Mama squeezed Félicie’s arm, silencing her, and then stepped around to stand next to Carpenter. “Carp, help me understand. You want a happier version of”—she moved her hand up and down in front of Félicie—“this?”

“He doesn’t know what he wants.”

Carpenter gave Félicie an odd look. A look making her skin prickle with awareness. A look telling her he knew
exactly
what he wanted. A look making her stiffen and tingle and want...and wish...and...

She didn’t know. Heaven help her, she didn’t know what she wished for, but she could feel the pull, the ache. It hurt. The intensity of it—

Félicie focused on the dress, smoothing the beads as she blinked rapidly to stop the tears from forming. She hated crying. She hated staring at the door and waiting for it to open. Doors closed. People left and didn’t return no matter how much they said they loved you. Love made people run. Love made people die. She knew that. She knew that as much as she knew that whatever it was Carpenter Yeary wanted, it wasn’t her. They had an understanding. They had an incompatible list.

He didn’t want her.

She didn’t want him.

Félicie moistened her lips. She looked to Mama for help filling the silence, but Mama was walking to the service counter. She didn’t dare look at Carpenter.

Except she did.

His gaze fixed on hers, and it took every ounce of fortitude for her not to speak. To ask him why he was looking at her that way. No, not at her.
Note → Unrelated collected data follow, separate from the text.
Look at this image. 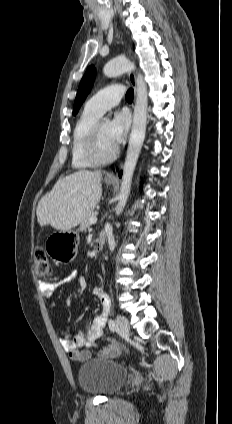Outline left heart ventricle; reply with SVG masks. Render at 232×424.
<instances>
[{
  "label": "left heart ventricle",
  "instance_id": "obj_1",
  "mask_svg": "<svg viewBox=\"0 0 232 424\" xmlns=\"http://www.w3.org/2000/svg\"><path fill=\"white\" fill-rule=\"evenodd\" d=\"M116 146L112 143L109 136V122L102 121L100 125V150L104 156L110 155Z\"/></svg>",
  "mask_w": 232,
  "mask_h": 424
}]
</instances>
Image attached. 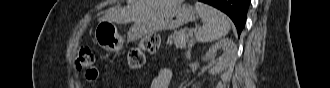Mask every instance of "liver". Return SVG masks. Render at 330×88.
I'll return each mask as SVG.
<instances>
[{
	"mask_svg": "<svg viewBox=\"0 0 330 88\" xmlns=\"http://www.w3.org/2000/svg\"><path fill=\"white\" fill-rule=\"evenodd\" d=\"M160 3L161 0H136L120 10L105 14L103 20L122 23L140 21L146 19Z\"/></svg>",
	"mask_w": 330,
	"mask_h": 88,
	"instance_id": "1",
	"label": "liver"
}]
</instances>
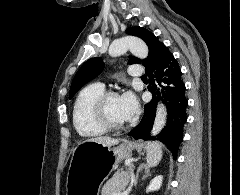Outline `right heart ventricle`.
Wrapping results in <instances>:
<instances>
[{
  "label": "right heart ventricle",
  "instance_id": "right-heart-ventricle-1",
  "mask_svg": "<svg viewBox=\"0 0 240 195\" xmlns=\"http://www.w3.org/2000/svg\"><path fill=\"white\" fill-rule=\"evenodd\" d=\"M105 92L100 83L85 87L78 95L73 108V122L76 130L83 137H98L106 133L95 119L94 105L98 97Z\"/></svg>",
  "mask_w": 240,
  "mask_h": 195
}]
</instances>
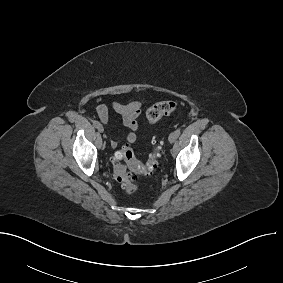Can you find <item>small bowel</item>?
<instances>
[{
  "label": "small bowel",
  "mask_w": 283,
  "mask_h": 283,
  "mask_svg": "<svg viewBox=\"0 0 283 283\" xmlns=\"http://www.w3.org/2000/svg\"><path fill=\"white\" fill-rule=\"evenodd\" d=\"M111 108L115 113L121 116L123 124L131 131L126 135L125 140L128 143H134L137 139L136 132L139 129V123L137 119L142 112V103L140 101L121 103L119 101L114 100L111 102ZM96 112L99 119L103 123L107 124L109 122L110 111L106 105H98L96 108ZM118 144L119 141L116 139H113L111 141V145L114 148L117 147Z\"/></svg>",
  "instance_id": "c3829d8e"
}]
</instances>
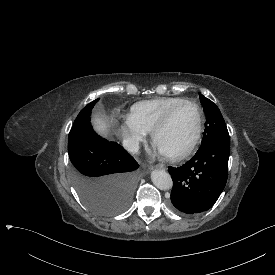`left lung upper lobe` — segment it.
Masks as SVG:
<instances>
[{"mask_svg":"<svg viewBox=\"0 0 275 275\" xmlns=\"http://www.w3.org/2000/svg\"><path fill=\"white\" fill-rule=\"evenodd\" d=\"M200 101L207 115L206 127L201 145L218 139L229 138L225 121L218 107L201 94Z\"/></svg>","mask_w":275,"mask_h":275,"instance_id":"left-lung-upper-lobe-1","label":"left lung upper lobe"}]
</instances>
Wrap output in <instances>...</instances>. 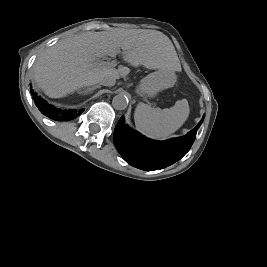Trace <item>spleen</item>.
Here are the masks:
<instances>
[{"label":"spleen","instance_id":"obj_1","mask_svg":"<svg viewBox=\"0 0 267 267\" xmlns=\"http://www.w3.org/2000/svg\"><path fill=\"white\" fill-rule=\"evenodd\" d=\"M188 115L189 108L184 99L165 109L139 103L135 109L134 120L136 129L146 137L165 140L184 124Z\"/></svg>","mask_w":267,"mask_h":267}]
</instances>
His attention was solely on her lips. As if he wanted to kiss—

Her breath caught. Not once in the last eighty-seven days had he kissed her. Not her hand. Not her cheek. Not her lips. He’d been a gentleman through and through.
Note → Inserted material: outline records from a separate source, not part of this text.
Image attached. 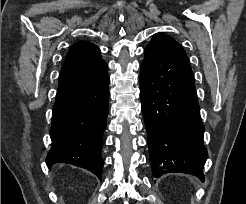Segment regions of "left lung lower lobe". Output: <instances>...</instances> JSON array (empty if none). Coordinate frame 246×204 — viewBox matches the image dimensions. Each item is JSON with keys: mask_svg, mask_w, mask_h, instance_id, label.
Segmentation results:
<instances>
[{"mask_svg": "<svg viewBox=\"0 0 246 204\" xmlns=\"http://www.w3.org/2000/svg\"><path fill=\"white\" fill-rule=\"evenodd\" d=\"M139 83L153 175L187 173L204 181L205 127L188 61L146 47Z\"/></svg>", "mask_w": 246, "mask_h": 204, "instance_id": "obj_1", "label": "left lung lower lobe"}]
</instances>
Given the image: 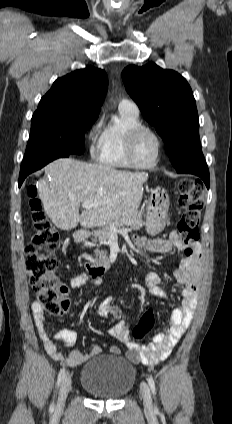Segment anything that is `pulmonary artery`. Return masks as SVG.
Returning <instances> with one entry per match:
<instances>
[{"label": "pulmonary artery", "instance_id": "pulmonary-artery-1", "mask_svg": "<svg viewBox=\"0 0 232 424\" xmlns=\"http://www.w3.org/2000/svg\"><path fill=\"white\" fill-rule=\"evenodd\" d=\"M118 107H119V109L132 110V111H135V112H138L139 113L138 106L134 102H132V101H130L128 99H122L119 102V106Z\"/></svg>", "mask_w": 232, "mask_h": 424}]
</instances>
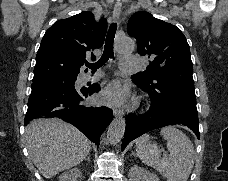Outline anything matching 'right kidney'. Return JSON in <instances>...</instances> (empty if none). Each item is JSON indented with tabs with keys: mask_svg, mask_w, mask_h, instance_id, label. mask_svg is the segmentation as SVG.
Wrapping results in <instances>:
<instances>
[{
	"mask_svg": "<svg viewBox=\"0 0 228 181\" xmlns=\"http://www.w3.org/2000/svg\"><path fill=\"white\" fill-rule=\"evenodd\" d=\"M81 175L82 173L80 169H70V171H67V173L60 175L59 181H78Z\"/></svg>",
	"mask_w": 228,
	"mask_h": 181,
	"instance_id": "ca27d5eb",
	"label": "right kidney"
}]
</instances>
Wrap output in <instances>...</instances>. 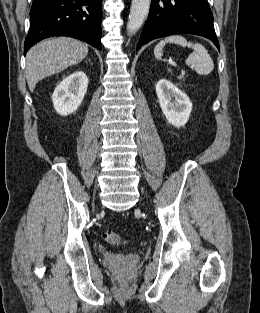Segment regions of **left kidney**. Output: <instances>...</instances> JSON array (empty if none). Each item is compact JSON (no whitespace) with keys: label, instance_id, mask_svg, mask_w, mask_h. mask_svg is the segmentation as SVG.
Listing matches in <instances>:
<instances>
[{"label":"left kidney","instance_id":"left-kidney-1","mask_svg":"<svg viewBox=\"0 0 260 313\" xmlns=\"http://www.w3.org/2000/svg\"><path fill=\"white\" fill-rule=\"evenodd\" d=\"M156 94L168 122L175 127L184 126L192 110L188 96L167 79H160L157 82Z\"/></svg>","mask_w":260,"mask_h":313}]
</instances>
His hand, moved toward her face...

Carpenter plucked the red feather from her hair. “Can’t have people calling you Félicie
Navidad
.”

Mama chuckled.

He cocked his head to the side and boasted, “I should have been a man-dressmaker. That’s what I should have been.”

Félicie gave her head a little shake. A man-dressmaker? At that moment all she could do was imagine him with measuring tapes draped around his neck and pins pinched between his lips.
Cowhide
, he would mutter,
is the newest thing in outerwear. It’s all the rage in Topeka
. The laugh started as a bubble in her chest and... She pinched her own lips tight, but that sent air through her nose and she snorted. The more she tried not to laugh, the more tears welled in her eyes. Her chest hurt. And... and she couldn’t breathe. She was going to cry. Right her. In front of Carpenter and Mama and...

She breathed deeply to control the spasms in her chest. Her throat tightened. She rubbed her forehead to keep Carpenter from seeing her eyes.

Mama grabbed her sketchbook from the counter. “Carp dear, let’s have a seat and you can describe what you are envisioning.”

“Since you two...uhh, I’ll go.” Félicie whirled around and walked as steadily as she could to the fitting room.

“She’s crying.”

She heard Mama’s soft words as she stepped through the curtains. Félicie reached behind to hold the curtains closed, to stop someone from entering. She hadn’t realized she was crying but now that she knew...

Her chin trembled.

She pinched her eyes closed to stop the tears. It hurt. She hurt. Every muscle in her face hurt.

She couldn’t do this anymore. She couldn’t keep lying. She couldn’t keep allowing the circle of friends to plan a wedding that wasn’t wanted. She couldn’t keep pretending it was real. Nothing about this was real. Every enjoyable moment with him was a façade. She wanted real. She wanted love. She wanted to be treasured. And she couldn’t have that until the make-believe world with him ended.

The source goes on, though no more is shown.